Carter looked over his paper. “Keep this old cemetery? Not I! The day it is sold I start for Europe. If one lung is gone and the other going, I intend to enjoy myself while it goes.”
“Carter!” begged Ruth, appealingly.
He laughed. “You ought to be glad to get rid of me, Ruth. You’ve bothered your head about me ever since you were born.”
She slipped her hand into his as it lay on the table, and looked at him wistfully.
“The idea of the old governor thinking we’d want to stay here!” he said, with a curl of the lip.
“Perfectly ridiculous!” echoed Mrs. Nelson.
“I don’t know,” said Ruth; “it’s more like home than any place else. I don’t think I could ever bear to sell it.”
“Now, my dear Ruth,” said Mrs. Nelson, in genuine alarm, “don’t be sentimental, I beg of you. When once you make your deacute;but, you’ll feel very different about things. Of course the place must be sold: it can’t be rented, and I’m sure you will never get me to spend another summer in Clayton. You could not stay here alone.”

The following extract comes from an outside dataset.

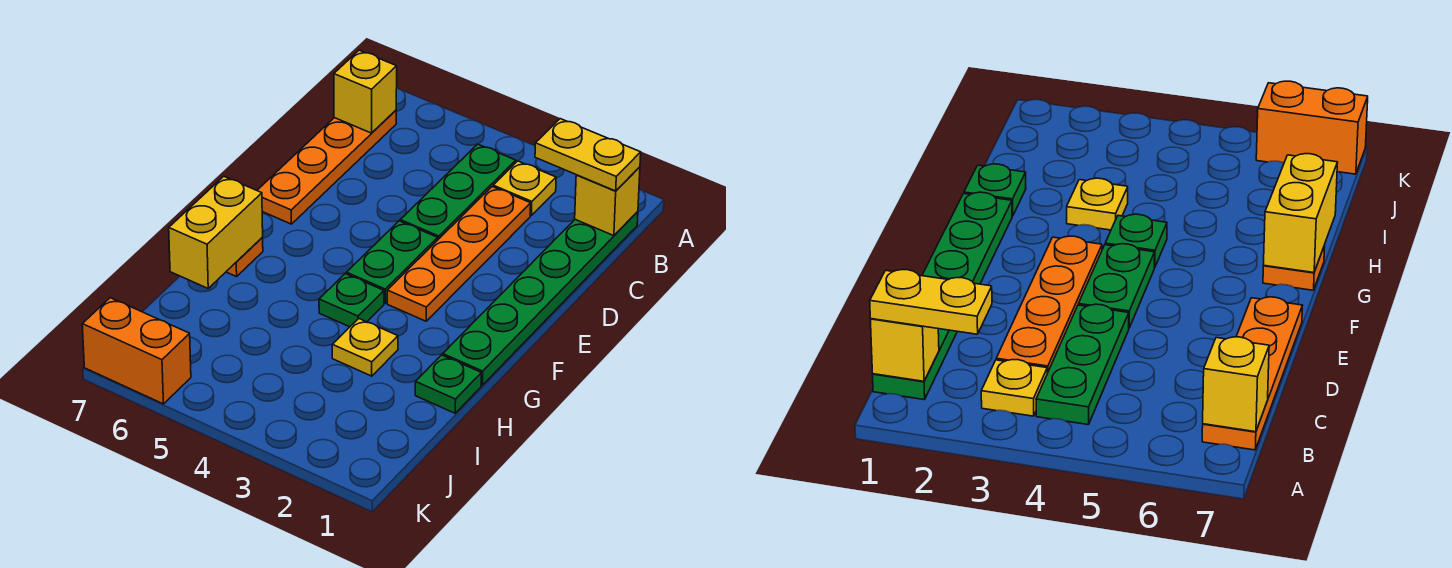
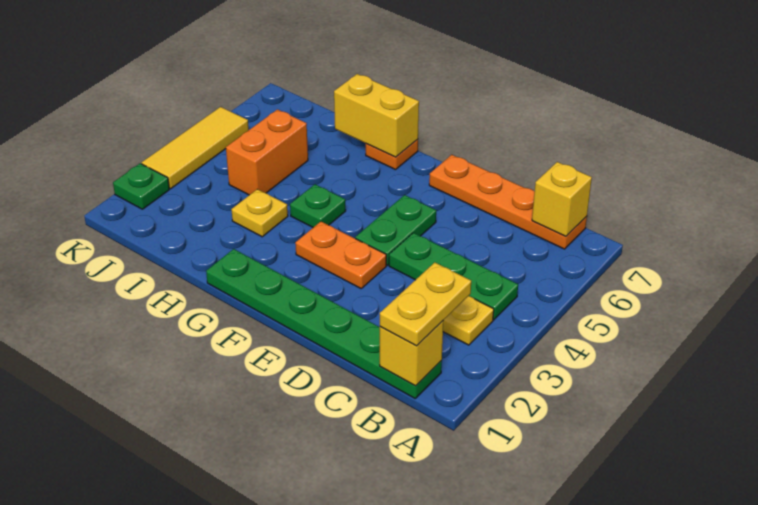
orange 1x4 plate [387,187,531,321] -> orange 1x2 plate [295,222,386,288]
green 1x2 plate [347,221,438,303] -> green 1x2 plate turned to [355,195,436,265]
green 1x1 plate [415,355,481,413] -> green 1x1 plate moved to [113,163,169,209]
none -> yellow 1x3 tile [142,107,249,189]
orange 1x2 brick [82,298,191,404] -> orange 1x2 brick moved to [226,109,308,195]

Ruth sat with her chin in her hands and gazed absently out of the window. She remembered when that yard was to her as the garden of Eden. As a child she had been brought here, a delicate, faded little hot-house plant, and for three wonderful years had been allowed to grow and blossom at will in the freedom of outdoor life. The glamour of those old days still clung to the place, and made her love everything connected with it. The front gate, with its wide white posts, still held the records of her growth, for each year her grandfather had stood her against it and marked her progress. The huge green tub holding the crape myrtle was once a park where she and Annette had played dolls, and once it had served as a burying-ground when Carter’s sling brought down a sparrow. The ice house, with its steep roof, recalled a thrilling tobogganing experience when she was six. Grandfather had laughed over the torn gown, and bade her do it again.